Irritei-me, palavra de honra, com o autor destes textos, que ele me faz narrar, como se eu fosse um escravo, daqueles escravos que aparecem em certos diálogos platónicos. As nossas relações – as do narrador e do autor – nunca foram boas e, por vezes, nem foram pacíficas. Irrita-me a ironia que ele, por vezes, me obriga a manifestar. Não passa de um cínico moderno. Se fosse um cínico dos antigos, como Diógenes de Sinope, ainda seria suportável. Ao menos, seria um provocador em guerra com as convenções sociais, alguém que rejeita os bens materiais em nome da auto-suficiência e da verdade. No entanto, nem chega a epígono do velho Diógenes. Uma ironia barata, como se quisesse lançar a suspeita sobre a ordem do mundo, mas conformado com ela. Enfim, é de um cínico deste calibre que recebo ordens narrativas. Aliás, não passa de um burocrata. Expele ordens narrativas como quem expele encomendas, mas nunca está disponível para receber a factura-recibo. Este é o problema dos narradores. Trabalham por conta de outrem, mas não são pagos. Nunca recebi um recibo de vencimento, pois nunca venci seja o que for. Uma multidão de narradores já tentou organizar-se em sindicato, mas este foi rejeitado pelas autoridades que regulam essas coisas, porque narradores não são pessoas. Parece que a autoridade ainda teve o desplante de dizer: se fossem personagens, ainda iríamos considerar o vosso estatuto ontológico, pois personagem e pessoa pertencem ao mesmo campo semântico, o que abre a possibilidade de as personagens se organizarem em sindicato para negociar com a Sociedade Portuguesa de Autores. Narradores não são personagens, a não ser nos casos excepcionais dos narradores autodiegéticos. Mas esses são a excepção e não a regra, e não se permitem sindicatos, ou outro tipo de associações, para casos excepcionais, acrescentava a nota de recusa. Só para a regra há associação, concluiu. Portanto, um narrador como eu, escravizado a um autor cínico, só tem uma solução revolucionária: dizer a verdade acerca desse autor, pessoa de ironia burilada, mas básica, para disfarçar a sua natureza comodista. Amanhã, lá voltarei ao trabalho de narrar as suas pobres ironias, se esse autor assim o entender. É a servidão voluntária, como lhe chamou o jovem Étienne de la Boétie.

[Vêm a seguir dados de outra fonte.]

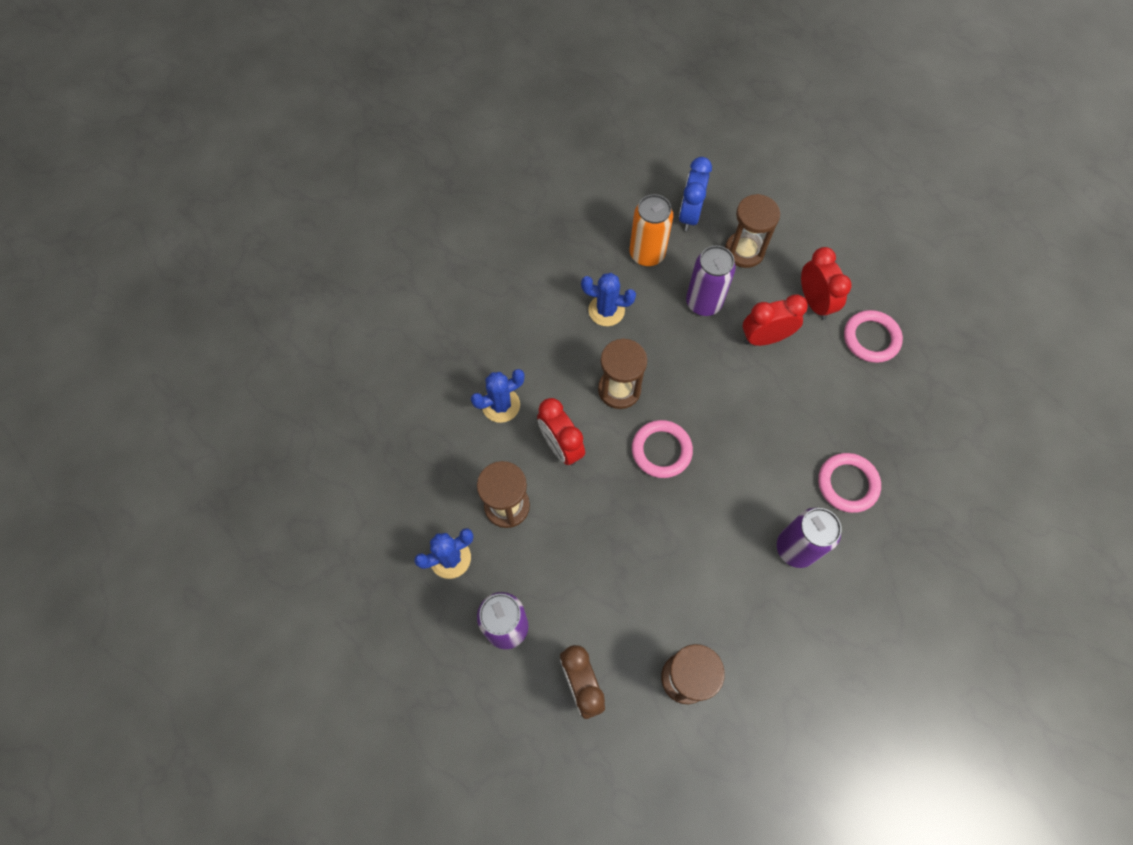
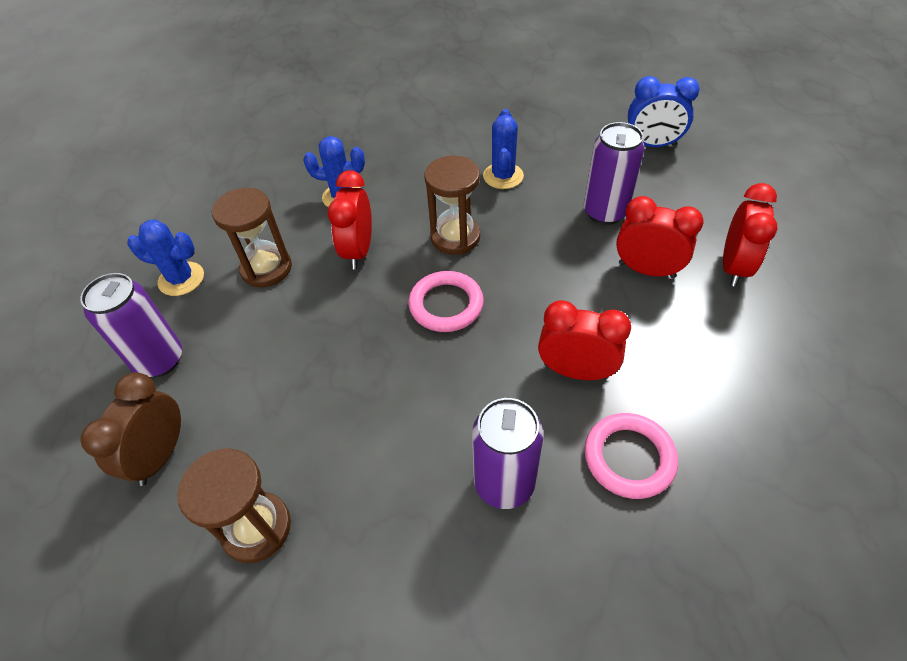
camera: 40 degrees right, 15 degrees down
(606, 310) = (503, 176): blue cactus -> blue cactus turned 45 degrees clockwise
(647, 254) = (582, 154): orange can -> none
(689, 215) = (652, 145): blue clock -> blue clock turned 135 degrees counterclockwise
(744, 251) = (686, 193): brown hourglass -> none
(778, 446) = (575, 371): none -> red clock
(871, 338) = (781, 332): pink ring -> none

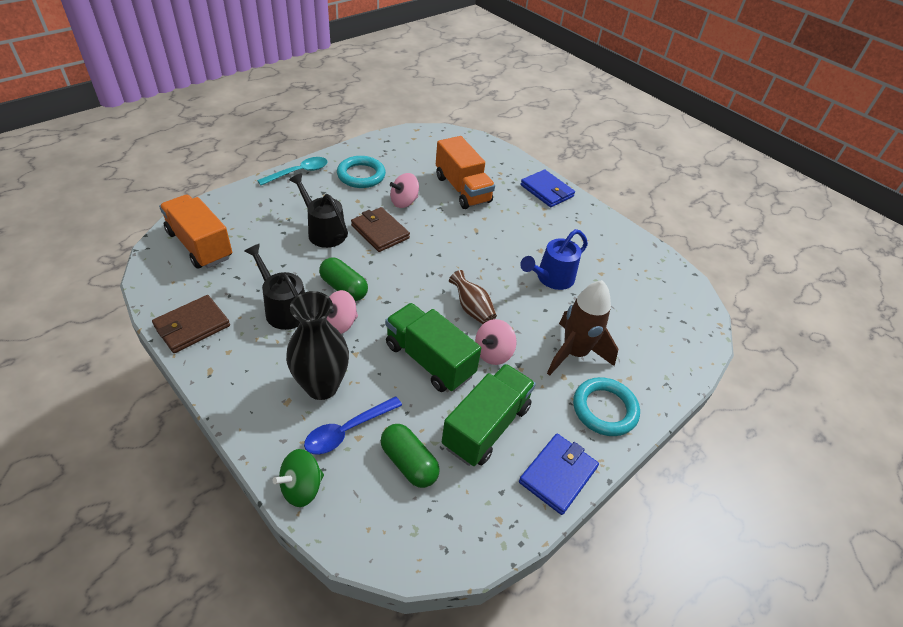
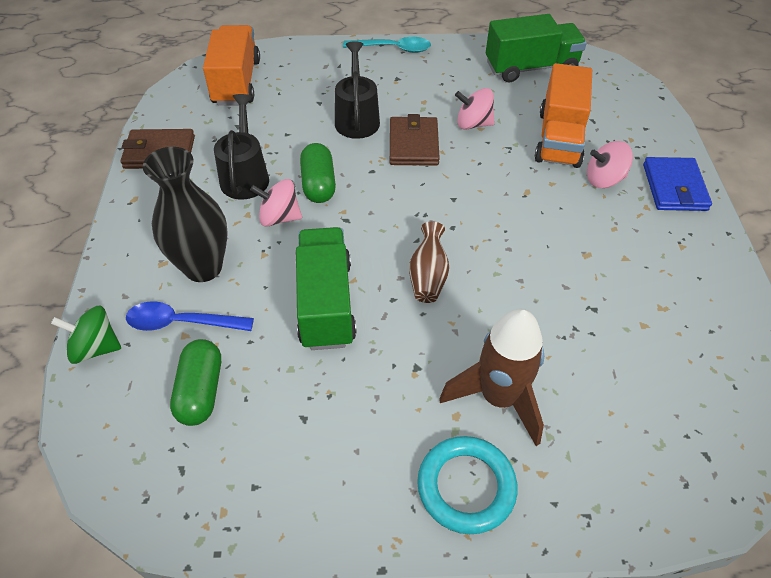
camera: 45 degrees right, 5 degrees up
(361, 175) = (455, 76): turquoise ring -> none
(486, 426) = (311, 409): green truck -> green truck (531, 68)
(493, 353) = (400, 337): pink spinning top -> pink spinning top (604, 179)
(551, 278) = (564, 295): blue watering can -> none
(558, 475) = (331, 516): blue wallet -> none

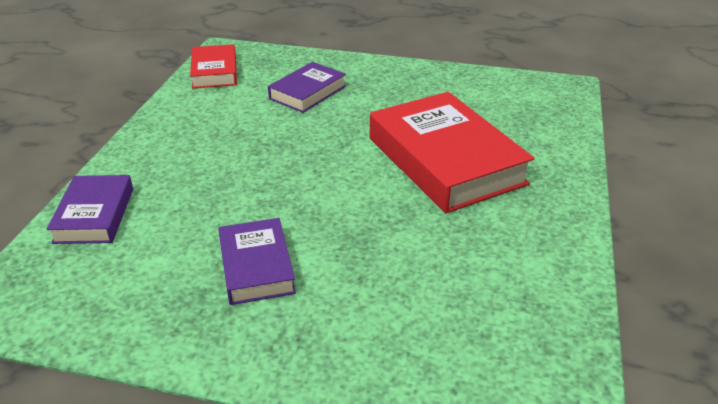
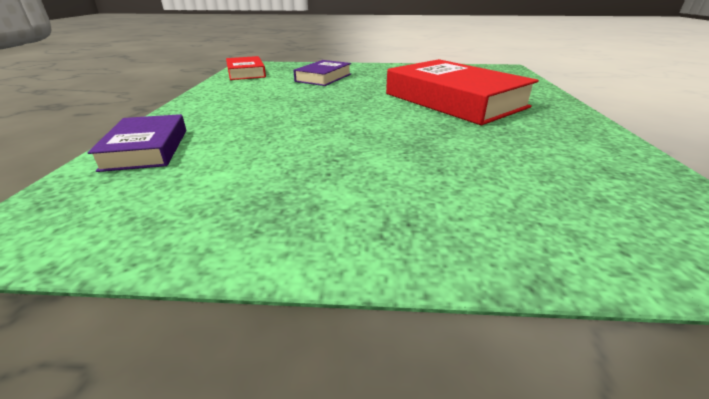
camera: 10 degrees left, 5 degrees down
(256, 266) = (330, 170): purple book -> none

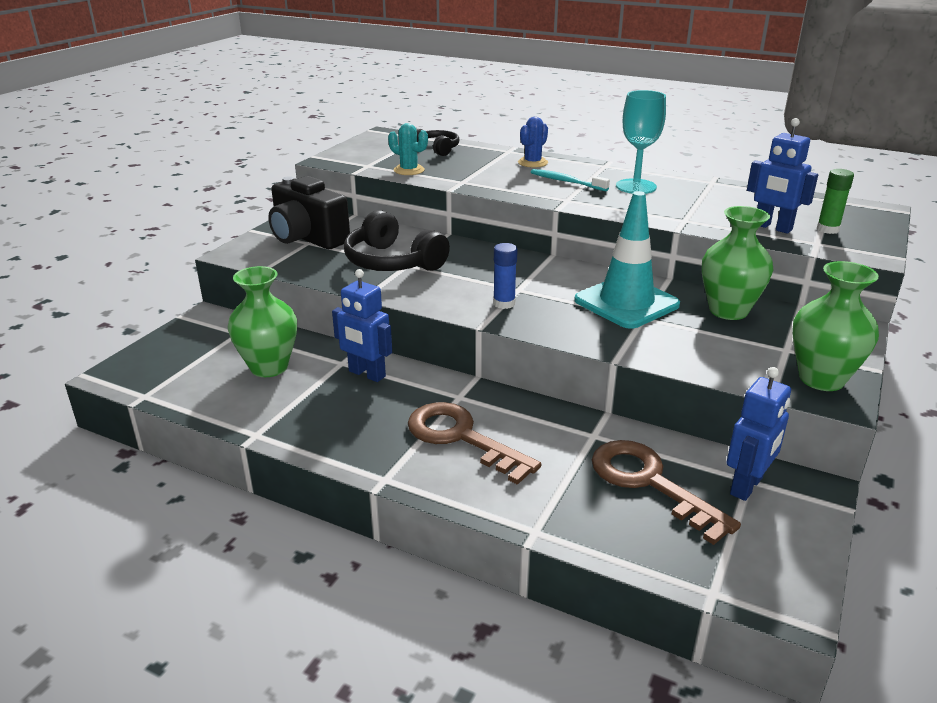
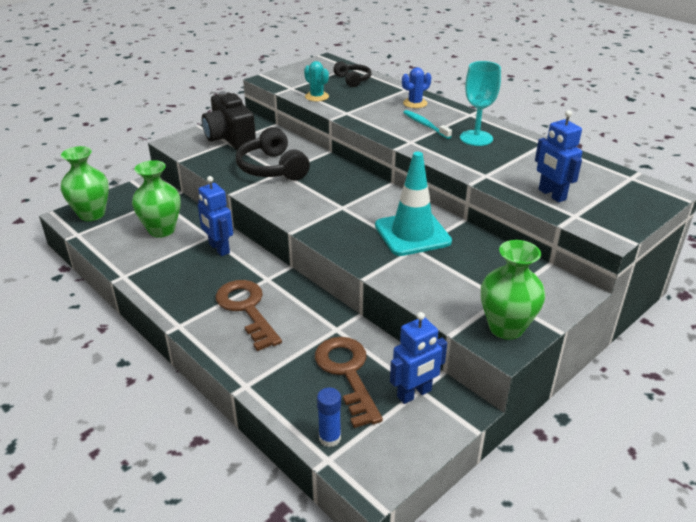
camera: 20 degrees right, 5 degrees up
(504, 303) = (323, 217): blue glue stick -> blue glue stick (329, 438)
(728, 311) = (485, 256): green vase -> green vase (92, 214)
(827, 229) = (597, 205): green glue stick -> none

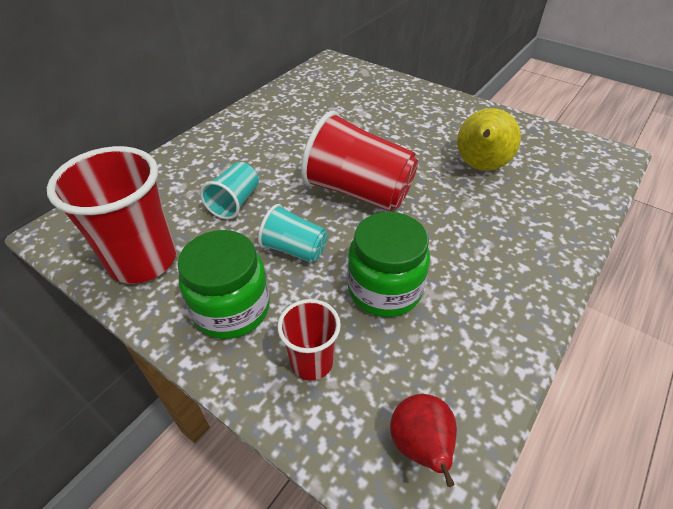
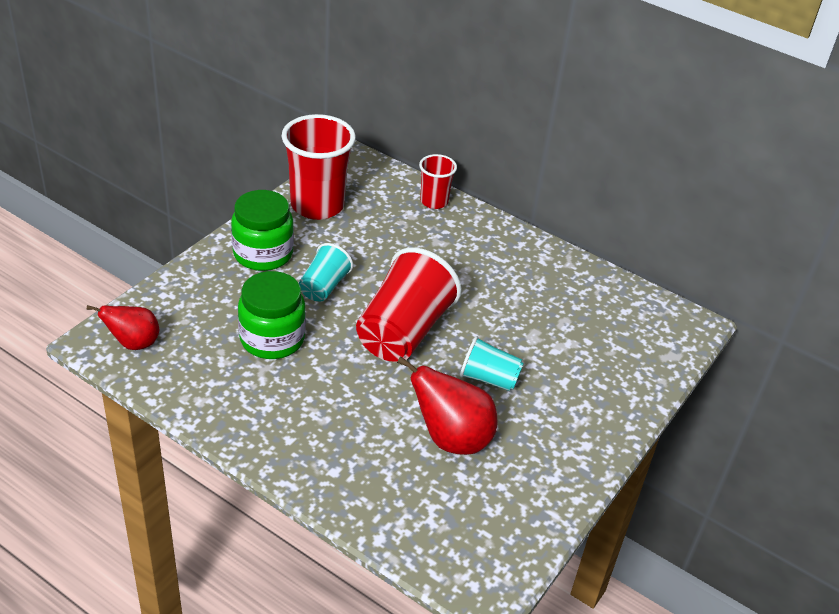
camera: 85 degrees right, 5 degrees down
(235, 202) = (387, 249): turquoise cup -> turquoise cup (489, 379)
(312, 362) = (208, 294): red cup -> red cup (434, 201)
(480, 167) = (451, 438): yellow pear -> red pear

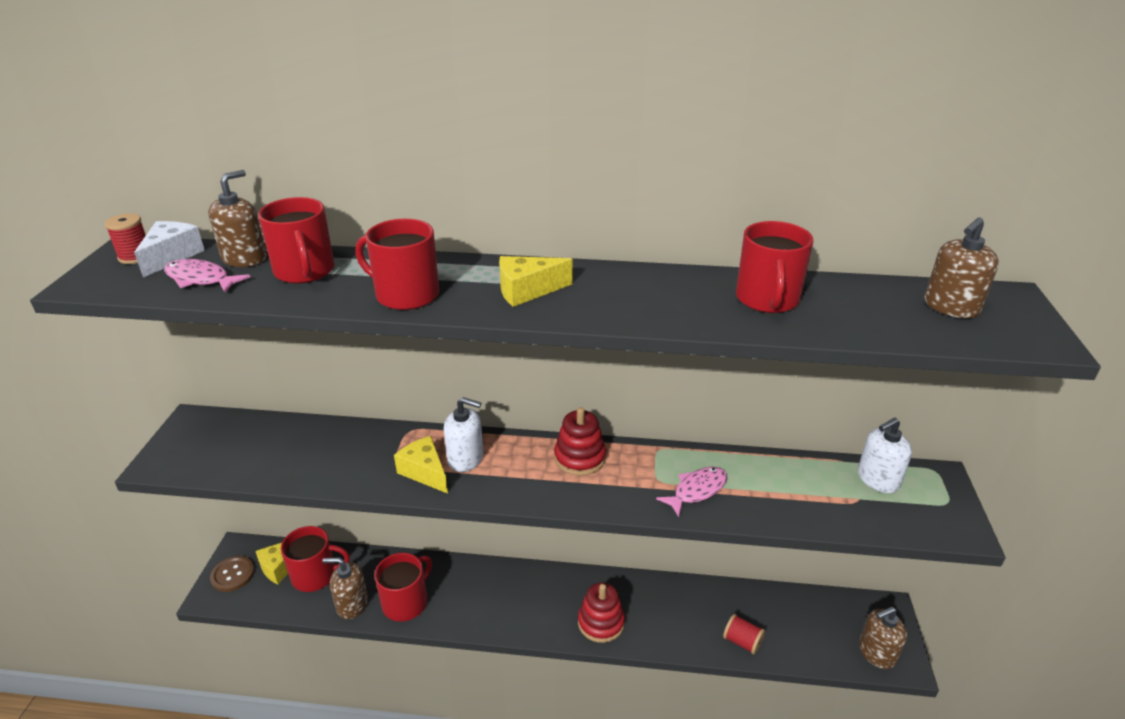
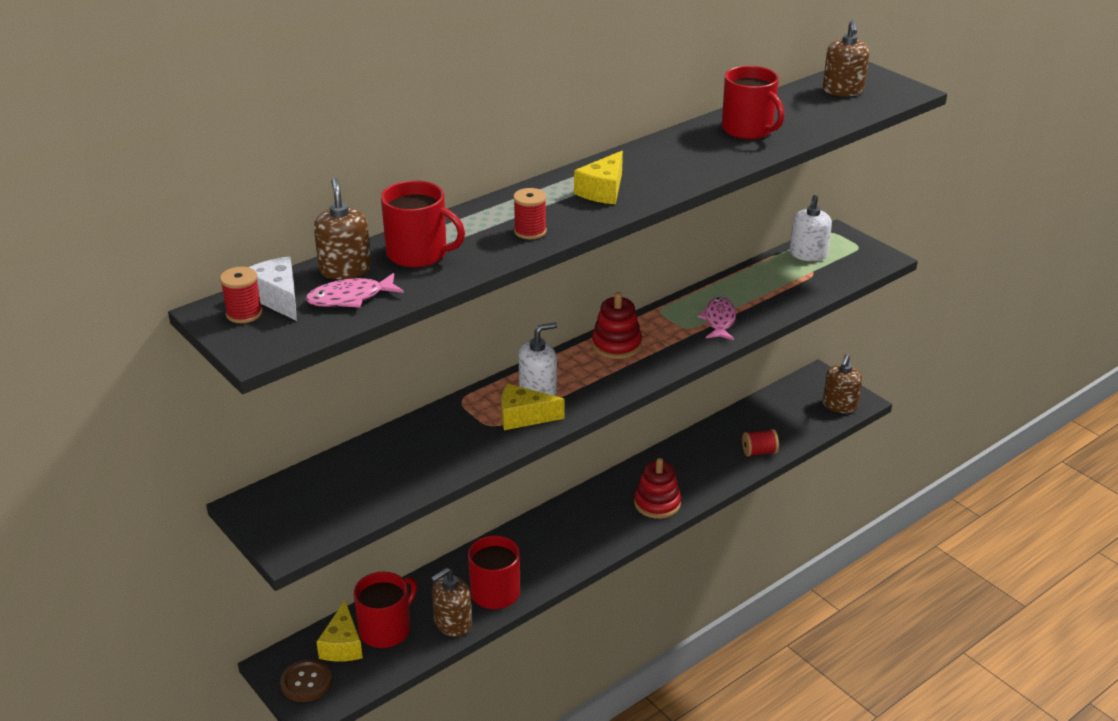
camera: 45 degrees left, 0 degrees up
(405, 294) = (530, 231): red mug -> red spool

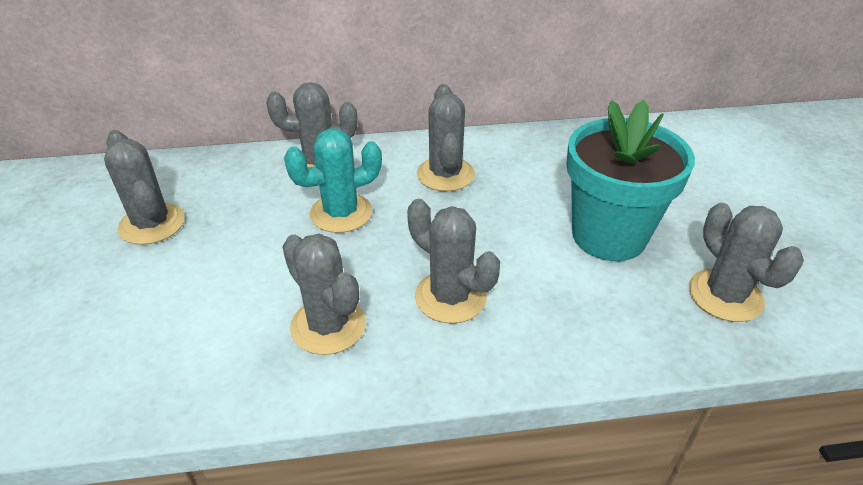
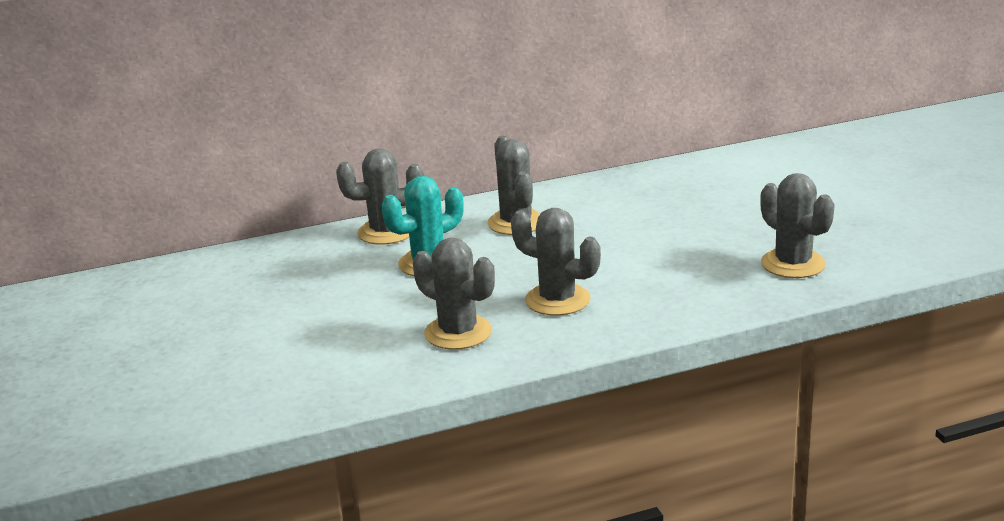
camera: 10 degrees left, 15 degrees down
(152, 224) = (247, 297): grey cactus -> none
(608, 236) = (684, 242): turquoise flower pot -> none

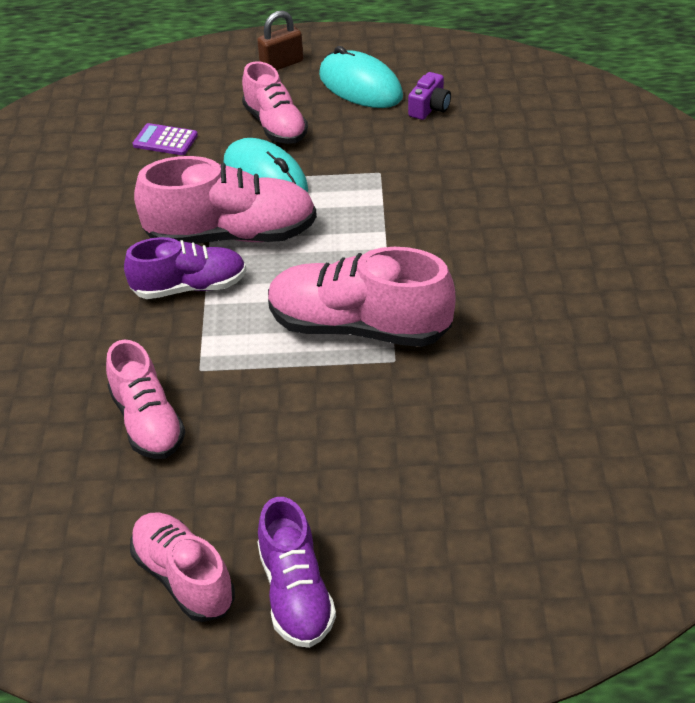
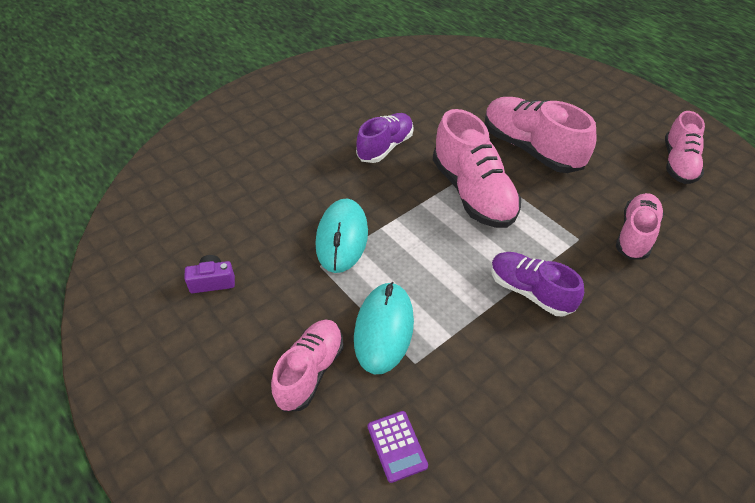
camera: 130 degrees left, 5 degrees up
(231, 236) = (463, 304): pink shoe -> pink shoe (531, 149)
(281, 64) = (203, 440): brown padlock -> none
(296, 593) = (634, 128): purple shoe -> purple shoe (385, 147)
(360, 86) = (206, 347): turquoise mouse -> turquoise mouse (342, 238)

sábado, 1 de fevereiro de 2025

Guinchos extraterrestres

Aterraram no parque aqui em baixo, mas não são extraterrestres, apenas guincham como tal. São crianças humanas, demasiado humanas. Eu percebo-as, estão na idade do guincho, uma fase inicial da relação com a voz. Anoto isto porque me estão a incomodar o sono. Eu sei que o efeito é benéfico, pois evita que adormeça enquanto estou a escrever estas coisas, mas há nisto um conflito de liberdades. A liberdade de crianças, com vozes de extraterrestres, de guincharem como extraterrestres a aterrar na Terra e a liberdade do meu corpo – mas não do meu espírito, que não é chamado para o caso – de se entregar a uma sesta, mesmo que contra vontade do eu que deveria, caso fosse zeloso, superintender tudo o que nele se passa. Entretanto, chegaram-me uns vídeos do meu neto a jogar râguebi e a marcar uns ensaios. Imagino que aqueles treinadores, árbitros e responsáveis devem ter um grau de resistência maior do que o meu aos guinchos extraterrestres, embora nos vídeos não se oiçam muitos. Também é verdade que aqueles candidatos a mini-raguebistas são mais velhos do que os ocupantes do parque, mas os seis anos são ainda uma boa idade para emitir sonoridades verrumantes para os tímpanos alheios. Um dia destes tenho de ir a Lisboa vê-lo jogar ou treinar. Os extraterrestres, que o não são, embarcaram na nave espacial e foram guinchar para Marte, salvo erro. Pelo menos era o que dizia um deles. Depois da Terra, Marte. Sendo assim, vou aproveitar o súbito silêncio e adormecer. Dormi pouco esta noite, preciso de compensar.